Thanks John, a wealth of info there.

I have been pre-heating the portafilter and basket and then quickly drying it before grinding the shot in. I'd read somewhere else to do that. So far I have avoided the razor tool though because read somewhere saying to avoid, but I might try giving it a go now.

Today I was using 17.5 grams coffee for a double shot and grinding at 10 on the dial. Getting pretty good crema and tasted pretty good so reasonably happy. The pressure gauge was shooting to the very top of what is referred to as espresso range and has been doing every shot except one which I did with a medium / dark roast for my girlfriend. I wonder if I need to grind coarser to get the pressure to reduce slightly or not. I'm guessing if it tastes ok not really too important. I haven't been weighing the weight of the espresso after being pulled to check the ratio's but I might now.

I'll have a read in the manual about increasing the temperature, what makes you say that is a good idea for this particular bean?

One more question is what happens if you use a double basket but only pull a single shot from it? A stronger espresso?


----------



## ajohn (Sep 23, 2017)

Just that the people selling the bean mention a higher temperature. I run mine on the higher temperature setting all of the time. For me it seems to give better results. I switch back on new beans but so far it's always gone back up.

Single from a double basket try it. Many people on here don't use the single basket. I do for pretty large drinks in 400ml mugs and find that the double produces drink which is way too strong. I think it depends on the bean used. As a for instance I have a basket that will hold 14g and just about works but not well at 12g. If I use 12g of the bean I am drinking at the moment I can still taste the most predominant taste 1/2 hr after I have drunk it. I like pretty strong coffee too - say Starbucks / Costa motorway americano with a couple of small splashes on milk. What's dished up in Costa kiosks is usually too weak.

There seems to be an area on the pressure gauge where a lot of water goes into the drip tray. It seems to be some way past the espresso range on the gauge. It's something I am trying to nail down at the moment. Some water always goes to the drip tray but it looks like there is an over pressure valve that dumps water to the drip tray if it gets too high. Like I said though I am not 100% certain and need to check more carefully.

I think the razor tool is a very good idea especially for some one new to the machines. I wasted a lot of time initially by not using it. Since then I have decided it's the quickest way of finding the correct grind for a new bean. It's just too much trouble to adjust the weight of coffee each time the grinder setting is changed. When things taste ok I then switch to weight to see just how much I can get in a basket etc.

John

-


----------



## Dumnorix (Dec 29, 2017)

I have owned the BE for 2 years and have recently upgraded to the DB. I tended to weigh out between 18 and 18.5g of beans and grind them manually until the grinder ran empty. That way I could stop every few seconds and shake the portafilter so that it filled more evenly. I tamped at a 3/4 out of 10 and used a grind of between 5 and 8 as shown on the grinding scale depending on the beans and their freshness. The gauge always showed in the top third of the espresso range using this method, but this was where the resulting espresso seemed to taste best (in my opinion at least!) As John said I upped the temperature too and ensured that the portafilter/ filter basket was properly heated before pulling a shot. Hope that helps, but as you say, once you have it to your taste I wouldn't worry too much about the settings.

(CHALLENGES):
**1)** Please copy the espresso thread from the words "Today I was" through "(Sep 23, 2017)", swapping in "pressure dial" wherever "pressure gauge" appears.
**2)** Extend the espresso thread, starting right after its final sentence.

(DATA PROVIDED):

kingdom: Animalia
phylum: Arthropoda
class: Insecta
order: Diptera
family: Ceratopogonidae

...

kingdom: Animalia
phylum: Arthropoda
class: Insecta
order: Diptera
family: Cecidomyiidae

--

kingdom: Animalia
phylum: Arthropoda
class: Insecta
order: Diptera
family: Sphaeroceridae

(EXPECTED OUTPUTS):
**1)**
Today I was using 17.5 grams coffee for a double shot and grinding at 10 on the dial. Getting pretty good crema and tasted pretty good so reasonably happy. The pressure dial was shooting to the very top of what is referred to as espresso range and has been doing every shot except one which I did with a medium / dark roast for my girlfriend. I wonder if I need to grind coarser to get the pressure to reduce slightly or not. I'm guessing if it tastes ok not really too important. I haven't been weighing the weight of the espresso after being pulled to check the ratio's but I might now.

I'll have a read in the manual about increasing the temperature, what makes you say that is a good idea for this particular bean?

One more question is what happens if you use a double basket but only pull a single shot from it? A stronger espresso?


----------



## ajohn (Sep 23, 2017)

**2)**
----------



## moultram (Jan 18, 2017)

Can't tell you how much I appreciate your help guys, really makes a difference - already producing better tasting shots and saved myself at least a bag of beans getting everything right.


----------



## Rakesh (Jun 3, 2017)

There can be an overwhelming number of variables for beginners, i've never owned a BE but am familiar with the machine and have owned a duo-temp pro. In order to produce repeatably good espresso you must know each variable, every time.

Regardless of the BE's timed dosing you still need to be weighing the amount of coffee in your portafilter. If you don't have scales you are going to need some, either a small set to set on the drip tray and a big set to weigh the PF like I do, or a medium sized set of scales that can do both. If you are dosing a double shot it's common practice to start off with 18g of coffee in the basket, you can adjust your dose size once you have one known dose down and dialled, don't go changing grind size and dose size all at once or you'll quickly find yourself drowning in variables and confusion. Also, don't pay attention to the pressure needle when pulling a shot either, the machine is set to run at a fixed pressure with a little low pressure pre infusion at beginning of the shot.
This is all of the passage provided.